As the chairperson of the Heath Committee, Governor Muthomi Njuki aptly put it, this model will encourage health facilities to turn into service hawkers as each gets desperate to draw in clients to meet the claims quota. This right here is the reason for unnecessary treatments, procedures and tests; fueling corruption in the system; one of the key reasons fronted for the dissolution of NHIF. How then do we focus on the primary healthcare fund investing in preventive care, when funding is being tied to patients seen?
Even worse, counties seem to have been dumped upon the unenviable mandate of enforcing SHIF registration among their residents, and at the same time, finance the enrollment of the indigents. This is despite the fact that there is no additional funding that has been allocated to the counties for this exercise.
I strongly reiterate a position I have taken with regard to social healthcare provision; the discussion cannot continue to be one-sided! We cannot keep talking about how to fund the services without talking about the quality of care being provided! The two are inseparable. We must prescribe down to a T, how the patient is treated in line with the existing evidence, before we agree on what this care is going to cost us!
As a provider, with no enforced guidelines, I can choose to give an antibiotic to every child seen at my facility with an upper respiratory tract infection; even if the infection is viral and an antibiotic is not required. This means that I not only get to claim for consultation fees, but also for a bunch of unnecessary tests and for the antibiotic. Not only am I bankrupting the fund, but I am also exposing the entire population to the public health threat of building antibiotic resistance!
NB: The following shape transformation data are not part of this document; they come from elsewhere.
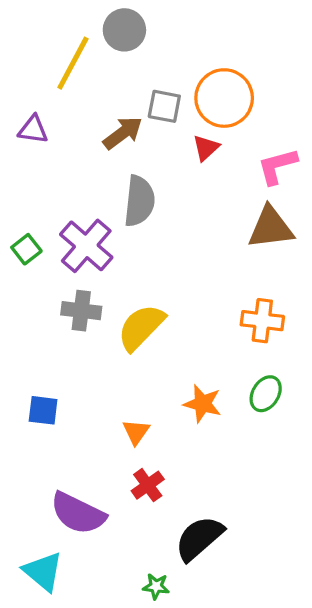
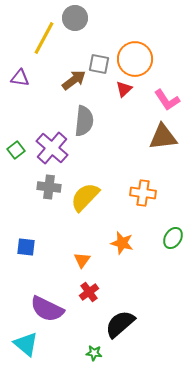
pink L-shape: (277, 166) -> (167, 100), turned -108
orange cross: (262, 321) -> (143, 193), moved
green ellipse: (266, 394) -> (173, 238), moved

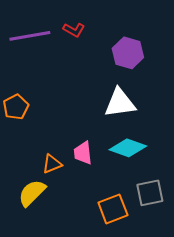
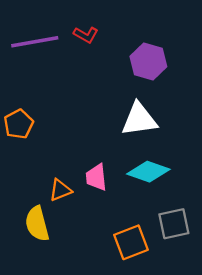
yellow semicircle: (32, 193) -> (37, 224), turned -60

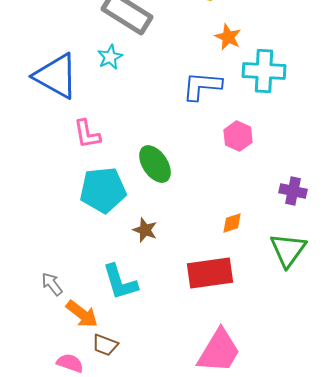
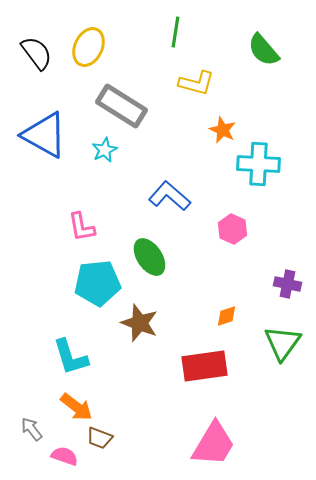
blue triangle: (56, 76) -> (45, 135), moved
blue L-shape: (202, 86) -> (170, 196), moved, turned 36
brown star: (145, 230) -> (140, 323), size x1.5
cyan L-shape: (120, 282) -> (71, 357), moved
gray arrow: (52, 284) -> (32, 429), moved

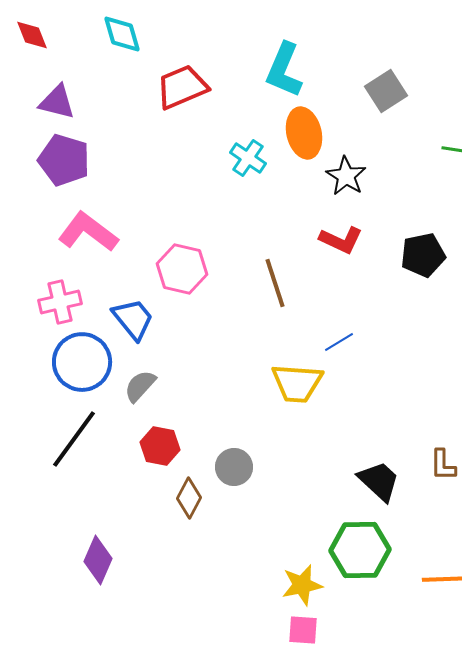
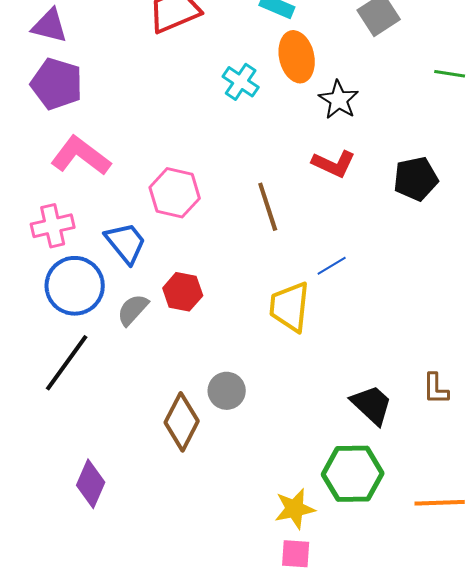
yellow trapezoid: (297, 383) -> (290, 307), turned 92
red hexagon: (160, 446) -> (183, 292), moved
brown diamond: (189, 498) -> (182, 422), size x1.4

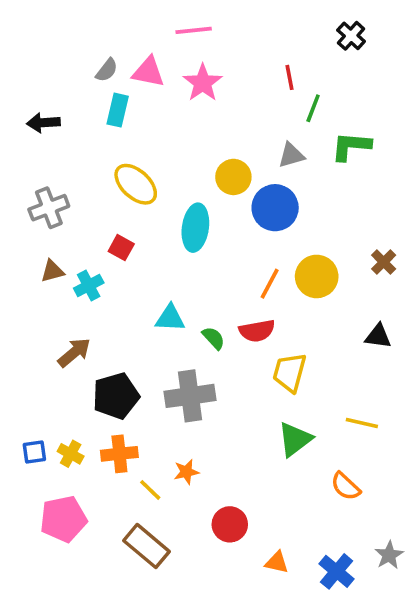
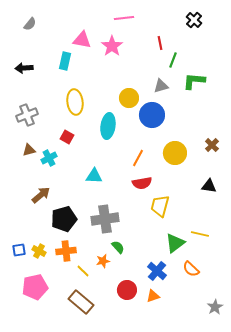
pink line: (194, 30) -> (124, 18), moved
gray semicircle: (107, 70) -> (30, 24), moved
yellow ellipse: (136, 184) -> (75, 102), turned 40
orange line: (270, 284) -> (138, 158), moved
green semicircle: (214, 338) -> (118, 247), moved
green triangle: (295, 439) -> (175, 243), moved
orange triangle: (277, 562) -> (153, 296), moved, turned -32
blue cross: (337, 571) -> (157, 271), moved

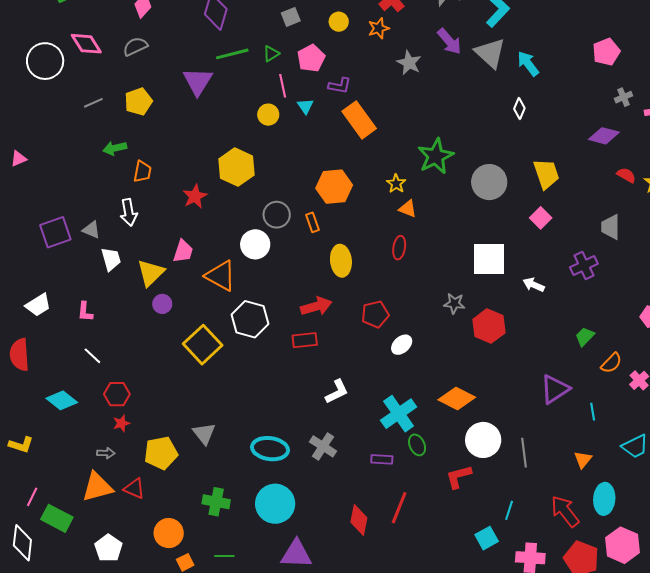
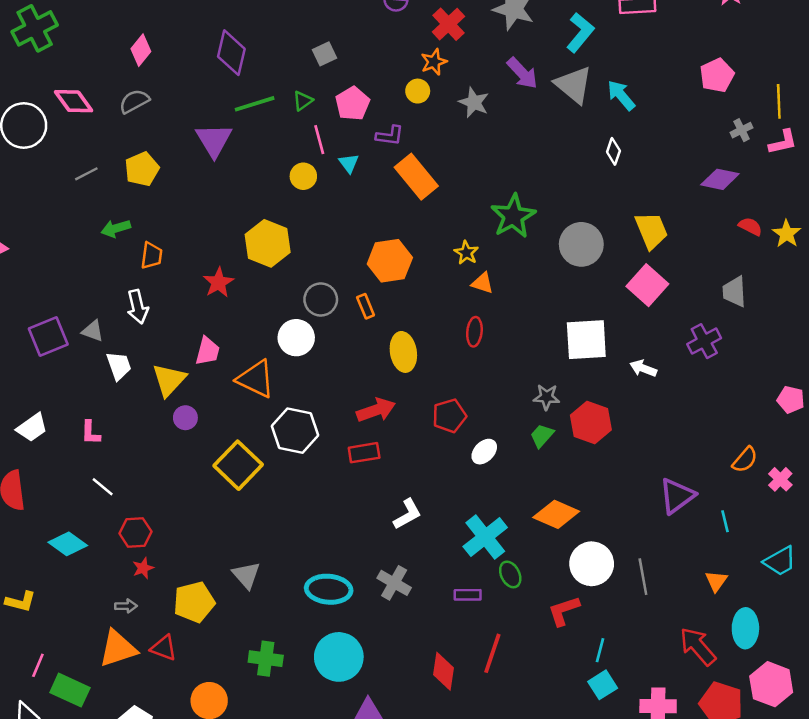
yellow circle: (339, 22) -> (418, 91), moved
pink square: (541, 218) -> (647, 285), size x1.5
green trapezoid: (585, 337) -> (542, 436), moved
cyan line: (509, 510) -> (600, 650), moved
When will the proponents and implementers of this social health insurance pause and listen to the experts? Or are they so caught up in counting numbers of persons registered under SHIF as their end output; to look at the true picture of the impact Social Health provision is supposed to achieve?
I beseech our Cabinet Secretary to genuinely and honestly answer the questions being posed to her. For those of us who understand the language the Ministry of Health is employing, all we hear is that the ministry has no clear plan on payment of NHIF arrears. For the ministry to still be asking providers to submit their claims for verification, years down the line, means that it has not asked Treasury for moneys to settle the debt since they are openly admitting they do not even know how much is owed.
Further, we also hear from the CS that the ministry is still far from knowing how it is going about funding primary healthcare. The only clear information is that the amount of capitation is Sh900 per head, and how much has been released to the ministry from the exchequer thus far.
Primary healthcare is exchequer-funded. So then, pray tell, why are we denying services to those who have not enrolled in SHIF when the cost of their care is already budgeted for from our taxes? Shouldn’t this requirement only be invoked when the services being provided are covered by SHIF in levels five and six?
Social health Insurance is here for all of us, we need it to work. To this end, we shall continue to advocate for this care to not only be affordable and sustainable, but most importantly, it must be acceptable, and of evidence-informed quality.